= Beginning of Section =

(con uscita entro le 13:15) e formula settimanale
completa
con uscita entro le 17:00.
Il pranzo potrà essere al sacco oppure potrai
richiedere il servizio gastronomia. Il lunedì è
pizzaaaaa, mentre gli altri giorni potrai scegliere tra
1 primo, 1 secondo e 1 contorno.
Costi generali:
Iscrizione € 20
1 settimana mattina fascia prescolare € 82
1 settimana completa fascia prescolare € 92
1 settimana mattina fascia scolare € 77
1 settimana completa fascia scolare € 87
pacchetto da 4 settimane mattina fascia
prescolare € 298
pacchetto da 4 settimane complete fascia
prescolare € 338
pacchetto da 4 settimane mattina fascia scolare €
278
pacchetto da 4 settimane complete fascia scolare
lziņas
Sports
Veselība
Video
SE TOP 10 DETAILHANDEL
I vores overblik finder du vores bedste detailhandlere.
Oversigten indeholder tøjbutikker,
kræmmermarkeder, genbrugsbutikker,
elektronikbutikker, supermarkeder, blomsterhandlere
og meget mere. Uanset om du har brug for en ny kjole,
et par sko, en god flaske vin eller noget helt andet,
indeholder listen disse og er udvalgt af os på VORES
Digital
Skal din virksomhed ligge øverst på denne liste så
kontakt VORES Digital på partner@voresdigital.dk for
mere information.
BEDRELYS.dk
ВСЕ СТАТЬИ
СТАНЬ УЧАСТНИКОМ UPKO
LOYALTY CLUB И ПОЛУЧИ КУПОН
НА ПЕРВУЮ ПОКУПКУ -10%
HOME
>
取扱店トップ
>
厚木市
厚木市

= End of Section =
= Beginning of Section =

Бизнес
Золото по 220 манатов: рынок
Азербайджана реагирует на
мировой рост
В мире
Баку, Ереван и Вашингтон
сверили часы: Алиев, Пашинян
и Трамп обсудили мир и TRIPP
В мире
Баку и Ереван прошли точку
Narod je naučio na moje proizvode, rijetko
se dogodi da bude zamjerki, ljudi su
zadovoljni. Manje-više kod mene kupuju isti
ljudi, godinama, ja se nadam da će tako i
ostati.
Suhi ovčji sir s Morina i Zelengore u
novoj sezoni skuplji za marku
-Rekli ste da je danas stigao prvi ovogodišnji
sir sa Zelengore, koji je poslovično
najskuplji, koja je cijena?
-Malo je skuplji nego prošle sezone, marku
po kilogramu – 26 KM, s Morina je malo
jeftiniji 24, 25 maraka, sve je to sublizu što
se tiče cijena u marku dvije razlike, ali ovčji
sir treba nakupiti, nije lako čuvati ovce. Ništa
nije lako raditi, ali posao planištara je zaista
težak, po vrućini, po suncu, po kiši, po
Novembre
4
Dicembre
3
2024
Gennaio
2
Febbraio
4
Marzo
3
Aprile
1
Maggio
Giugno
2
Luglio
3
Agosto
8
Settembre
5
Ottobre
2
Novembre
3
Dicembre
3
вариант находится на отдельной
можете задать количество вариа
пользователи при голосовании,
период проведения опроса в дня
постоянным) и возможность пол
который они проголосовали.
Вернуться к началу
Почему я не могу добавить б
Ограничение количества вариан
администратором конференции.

= End of Section =
= Beginning of Section =

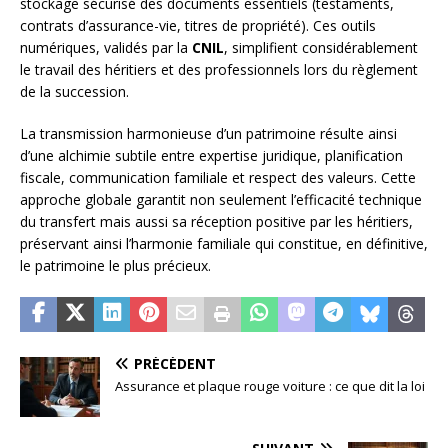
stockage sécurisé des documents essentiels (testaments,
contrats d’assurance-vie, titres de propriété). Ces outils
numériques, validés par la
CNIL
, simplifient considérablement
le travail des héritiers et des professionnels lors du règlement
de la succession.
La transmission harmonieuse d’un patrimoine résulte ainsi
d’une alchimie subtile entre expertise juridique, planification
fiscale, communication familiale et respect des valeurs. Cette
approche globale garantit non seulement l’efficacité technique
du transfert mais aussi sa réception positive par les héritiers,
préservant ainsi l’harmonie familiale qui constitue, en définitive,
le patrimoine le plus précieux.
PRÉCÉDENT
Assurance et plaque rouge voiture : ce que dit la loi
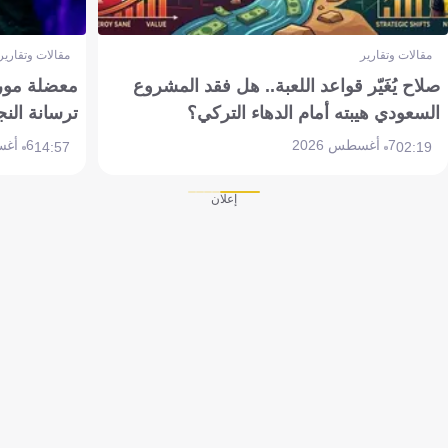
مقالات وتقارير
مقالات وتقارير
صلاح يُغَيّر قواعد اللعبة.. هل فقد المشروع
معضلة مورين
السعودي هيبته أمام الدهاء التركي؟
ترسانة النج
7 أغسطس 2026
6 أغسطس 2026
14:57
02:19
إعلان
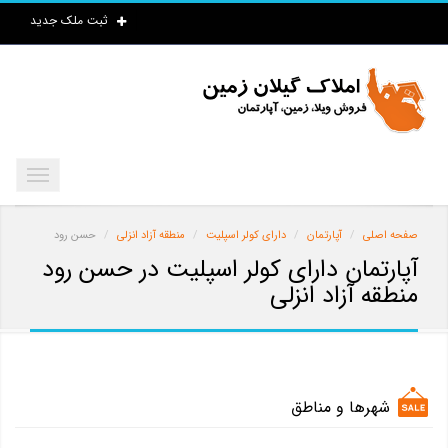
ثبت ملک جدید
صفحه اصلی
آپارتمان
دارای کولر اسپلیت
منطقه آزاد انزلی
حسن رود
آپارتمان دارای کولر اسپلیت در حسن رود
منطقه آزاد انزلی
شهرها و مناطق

= End of Section =

Work request — Read through the entries and copy each line in which "ainsi" appears.

Written solution —
La transmission harmonieuse d’un patrimoine résulte ainsi
préservant ainsi l’harmonie familiale qui constitue, en définitive,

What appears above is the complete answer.